*Images with localized body landmarks*:
⟨

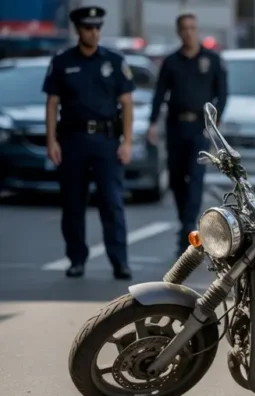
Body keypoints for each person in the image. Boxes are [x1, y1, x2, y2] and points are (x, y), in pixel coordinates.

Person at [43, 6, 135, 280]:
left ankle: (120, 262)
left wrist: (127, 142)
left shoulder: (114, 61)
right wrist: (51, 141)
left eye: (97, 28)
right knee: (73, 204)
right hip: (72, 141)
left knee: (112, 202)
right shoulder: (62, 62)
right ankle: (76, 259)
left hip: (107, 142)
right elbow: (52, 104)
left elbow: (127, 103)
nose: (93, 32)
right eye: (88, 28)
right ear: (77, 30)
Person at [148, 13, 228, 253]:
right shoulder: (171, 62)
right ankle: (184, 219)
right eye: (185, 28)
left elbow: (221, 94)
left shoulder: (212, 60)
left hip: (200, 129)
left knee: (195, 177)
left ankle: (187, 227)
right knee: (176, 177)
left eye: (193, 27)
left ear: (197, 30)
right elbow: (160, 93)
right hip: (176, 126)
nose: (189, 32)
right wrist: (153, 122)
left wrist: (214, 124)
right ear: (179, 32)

⟩
⟨

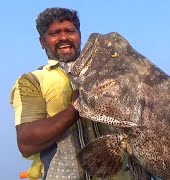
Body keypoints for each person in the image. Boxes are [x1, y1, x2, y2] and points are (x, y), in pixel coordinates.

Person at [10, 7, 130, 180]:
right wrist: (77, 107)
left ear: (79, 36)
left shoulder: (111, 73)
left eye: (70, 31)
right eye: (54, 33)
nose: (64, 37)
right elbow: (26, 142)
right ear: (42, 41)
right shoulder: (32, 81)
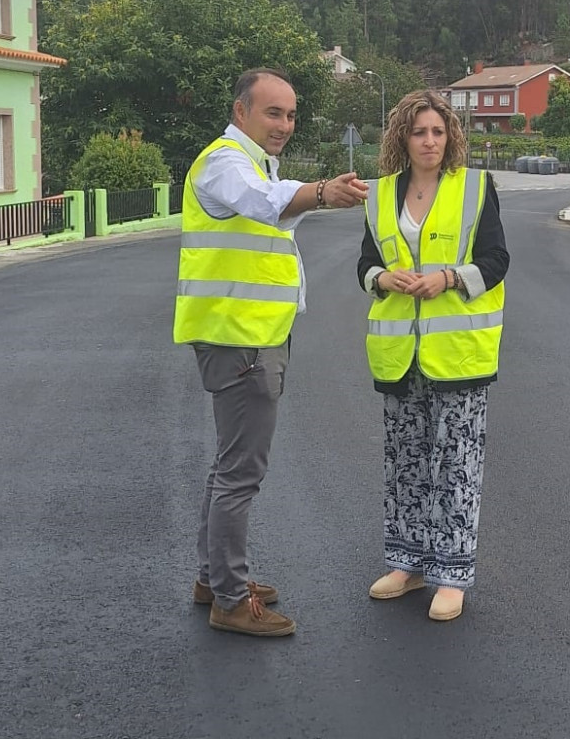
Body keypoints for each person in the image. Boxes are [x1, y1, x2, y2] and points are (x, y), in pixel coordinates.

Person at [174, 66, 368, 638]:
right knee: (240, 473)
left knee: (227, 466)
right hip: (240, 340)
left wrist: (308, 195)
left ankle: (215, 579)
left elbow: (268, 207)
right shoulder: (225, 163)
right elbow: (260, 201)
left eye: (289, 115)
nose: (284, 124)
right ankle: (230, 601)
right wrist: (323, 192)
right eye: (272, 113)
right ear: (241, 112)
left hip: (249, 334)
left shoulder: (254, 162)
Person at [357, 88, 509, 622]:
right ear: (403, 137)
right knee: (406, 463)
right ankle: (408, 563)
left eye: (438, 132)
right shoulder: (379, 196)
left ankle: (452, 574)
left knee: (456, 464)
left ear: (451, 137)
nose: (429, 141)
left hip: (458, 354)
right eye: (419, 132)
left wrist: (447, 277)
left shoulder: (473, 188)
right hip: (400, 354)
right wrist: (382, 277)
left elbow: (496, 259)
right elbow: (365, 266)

⟩
⟨

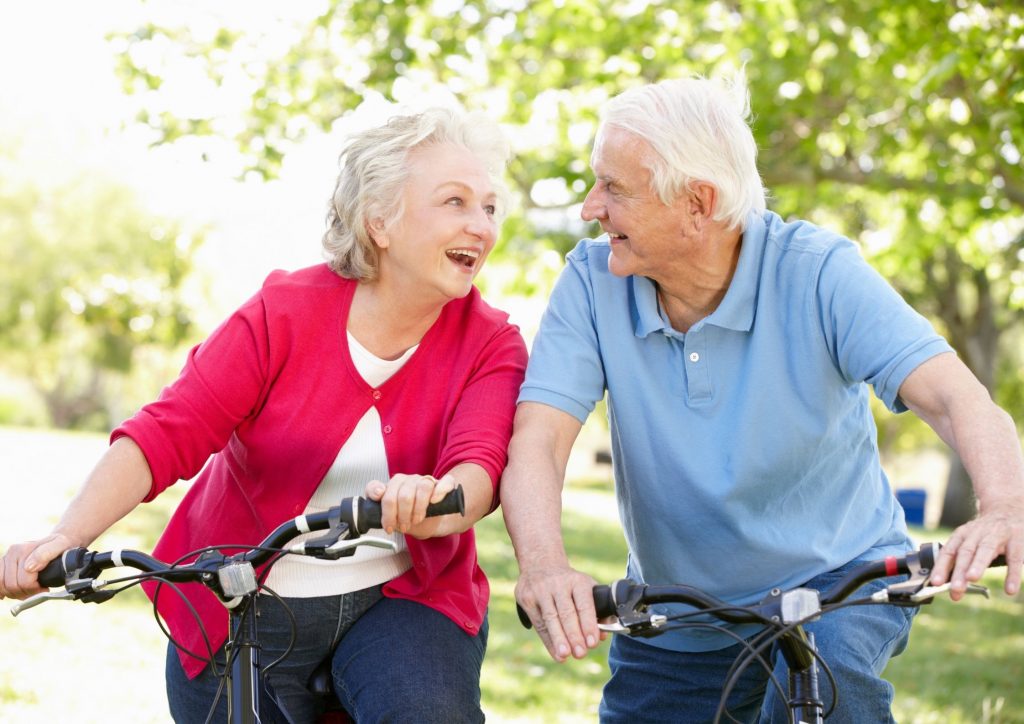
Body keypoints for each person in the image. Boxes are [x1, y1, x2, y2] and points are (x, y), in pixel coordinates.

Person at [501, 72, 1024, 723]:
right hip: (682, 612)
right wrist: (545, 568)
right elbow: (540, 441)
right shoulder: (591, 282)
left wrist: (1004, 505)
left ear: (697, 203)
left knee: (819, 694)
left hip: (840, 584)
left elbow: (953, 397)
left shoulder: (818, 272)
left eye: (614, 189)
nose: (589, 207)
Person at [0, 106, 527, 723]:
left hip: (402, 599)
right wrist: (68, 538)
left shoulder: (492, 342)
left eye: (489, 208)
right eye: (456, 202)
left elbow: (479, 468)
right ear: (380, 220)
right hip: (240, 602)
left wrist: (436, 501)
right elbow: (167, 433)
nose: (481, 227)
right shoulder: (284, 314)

⟩

*What is expected*:
For each line above that contains the word "knee", copy that line.

*Exercise answer*:
right knee: (73, 204)
left knee: (112, 202)
left knee: (195, 177)
right knee: (176, 177)
right knee: (240, 473)
left knee: (227, 466)
right knee: (406, 463)
left knee: (456, 464)
left knee: (819, 694)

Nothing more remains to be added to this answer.